E’ adesso in corso l’elaborazione di un “Piano per la ripresa”, sollecitato da Francia e Italia e da una decina di altri Paesi, per fornire finanziamenti fin da subito con una dotazione di 500 miliardi, da raddoppiare con l’adozione del nuovo bilancio 2021-2027, con l’ipotesi di portarne il volume dai 1000 miliardi del settennato precedente ai 2000 proposti per il periodo 2021-2027, passando quindi dall’attuale 1% del Pil al 2% da versare nelle casse stremate dell’UE. E’ collegata con questa manovra la possibilità di approdare, con modalità innovative, alla creazione di titoli pubblici europei con garanzia comunitaria e conseguente forte riduzione degli interessi sui prestiti attivati dai Paesi UE.
Nel frattempo si erano mossi due altri attori importanti dell’UE: quello della leva finanziaria, in capo alla Banca europea degli investimenti (BEI), con finanziamenti alle imprese per 200 miliardi di euro, e quello politico intergovernativo dell’eurogruppo dei ministri finanziari, cui competeva la proposta di strumenti da attivare (tra cui il nuovo MES con una disponibilità immediata di 240 miliardi, di cui 36 per l’Italia, praticamente senza condizioni).
Passaggio questo che ha fatto parlare di un “Piano Marshall” invocato da molti e sollecitato dalla recente risoluzione del Parlamento europeo con l’ampio sostegno, purtroppo in ordine sparso, di tutte le forze politiche “europeiste”, ma segnato dalla complessità istituzionale cui s’aggiunge la complessità degli strumenti disponibili e la difficoltà di adottarne di innovativi. Senza dimenticare che per il “Piano di Marshall” di oggi non si può contare su un apporto esterno, come fu con quello americano del dopoguerra, e che per nessuno esiste un “Babbo natale”, portatore di doni: la quasi totalità degli strumenti attivabili sono prestiti e quindi, prima o poi, da rimborsare.

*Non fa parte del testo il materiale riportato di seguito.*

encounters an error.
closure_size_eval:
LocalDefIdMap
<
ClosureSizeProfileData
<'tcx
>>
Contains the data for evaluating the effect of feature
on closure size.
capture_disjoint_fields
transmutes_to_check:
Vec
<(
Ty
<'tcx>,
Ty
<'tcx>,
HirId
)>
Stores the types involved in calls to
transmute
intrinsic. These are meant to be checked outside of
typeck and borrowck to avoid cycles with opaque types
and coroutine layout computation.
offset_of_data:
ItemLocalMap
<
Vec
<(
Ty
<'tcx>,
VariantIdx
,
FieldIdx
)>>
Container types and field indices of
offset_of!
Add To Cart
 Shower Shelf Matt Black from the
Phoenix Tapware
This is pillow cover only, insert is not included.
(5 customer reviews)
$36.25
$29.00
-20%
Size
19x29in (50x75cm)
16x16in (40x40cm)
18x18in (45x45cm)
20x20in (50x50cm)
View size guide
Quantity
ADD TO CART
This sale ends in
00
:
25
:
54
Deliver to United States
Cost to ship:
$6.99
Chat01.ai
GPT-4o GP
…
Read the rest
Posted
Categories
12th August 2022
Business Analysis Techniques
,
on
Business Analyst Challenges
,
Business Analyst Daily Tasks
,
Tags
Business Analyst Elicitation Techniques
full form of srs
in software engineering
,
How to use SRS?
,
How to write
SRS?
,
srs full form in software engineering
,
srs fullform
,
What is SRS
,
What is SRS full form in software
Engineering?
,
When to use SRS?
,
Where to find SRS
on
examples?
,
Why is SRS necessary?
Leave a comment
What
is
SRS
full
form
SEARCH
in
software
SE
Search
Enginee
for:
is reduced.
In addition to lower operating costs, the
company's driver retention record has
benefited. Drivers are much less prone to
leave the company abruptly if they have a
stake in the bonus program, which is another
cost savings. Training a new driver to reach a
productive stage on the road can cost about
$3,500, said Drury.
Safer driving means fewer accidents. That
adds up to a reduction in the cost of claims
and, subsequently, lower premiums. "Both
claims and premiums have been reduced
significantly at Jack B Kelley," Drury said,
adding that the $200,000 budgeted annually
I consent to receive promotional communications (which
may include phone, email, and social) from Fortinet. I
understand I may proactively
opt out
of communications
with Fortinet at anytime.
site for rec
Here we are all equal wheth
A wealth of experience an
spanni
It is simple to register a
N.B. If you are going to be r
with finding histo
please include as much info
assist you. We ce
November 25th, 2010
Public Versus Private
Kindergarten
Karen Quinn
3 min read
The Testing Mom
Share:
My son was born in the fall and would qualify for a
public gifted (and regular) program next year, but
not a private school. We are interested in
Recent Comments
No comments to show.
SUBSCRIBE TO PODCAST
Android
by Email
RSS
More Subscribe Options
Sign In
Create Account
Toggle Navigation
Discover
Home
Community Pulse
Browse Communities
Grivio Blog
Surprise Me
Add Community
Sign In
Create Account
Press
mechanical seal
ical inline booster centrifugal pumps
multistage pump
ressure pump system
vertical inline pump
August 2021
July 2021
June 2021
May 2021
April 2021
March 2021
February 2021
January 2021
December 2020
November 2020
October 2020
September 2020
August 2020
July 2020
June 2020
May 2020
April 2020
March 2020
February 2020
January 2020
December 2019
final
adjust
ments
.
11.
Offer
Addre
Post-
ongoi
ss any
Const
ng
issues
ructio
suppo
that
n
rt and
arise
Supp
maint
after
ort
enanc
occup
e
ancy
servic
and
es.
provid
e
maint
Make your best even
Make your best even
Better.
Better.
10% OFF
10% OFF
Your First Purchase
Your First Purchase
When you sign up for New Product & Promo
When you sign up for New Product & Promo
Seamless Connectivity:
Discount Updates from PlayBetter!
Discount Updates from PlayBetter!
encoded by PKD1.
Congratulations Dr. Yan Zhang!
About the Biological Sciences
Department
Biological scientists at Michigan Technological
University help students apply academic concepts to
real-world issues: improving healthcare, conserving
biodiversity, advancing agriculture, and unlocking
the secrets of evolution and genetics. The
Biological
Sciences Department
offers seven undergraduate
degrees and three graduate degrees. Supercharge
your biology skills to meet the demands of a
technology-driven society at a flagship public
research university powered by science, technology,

Una valutazione corretta su quanto fatto – e quanto è ad oggi possibile fare – deve tenere conto delle responsabilità istituzionali in gioco dove prevale il potere “intergovernativo” del Consiglio europeo (dove si decide all’unanimità) e l’autonomia decisionale della BCE (dove si decide a maggioranza) mentre è limitato il potere, essenzialmente propositivo, della Commissione europea e, in questa fase, quello di stimolo da parte del Parlamento europeo. Come dire che, rispetto all’esperienza del passato, si sta sfiorando il miracolo.
la semplicità e la lucida comunicazione taglia tutti i discorsi di politici nazionali : incapaci o ignoranti o “imbloglioni” per fini casarecci .
Credo che anche i media nazionali potrebbero leggere con utilità per tutti
sarei interessato a conoscere la tua opinione sulla interpretazione del testo che descrive le condizionalità sul MES. Ha ragione Cottarelli che dice che nella sostanza non ci sono condizioni oppure interpretano più correttamente quelli che dicono che sono vincoli capestro? Oppure come sempre la ragione non sta da una parte sola ed il testo è sostanzialmente ambiguo e quindi aperto alle interpretazioni di chi, quando sarà il momento, dovrà decidere cosa e come farci pagare?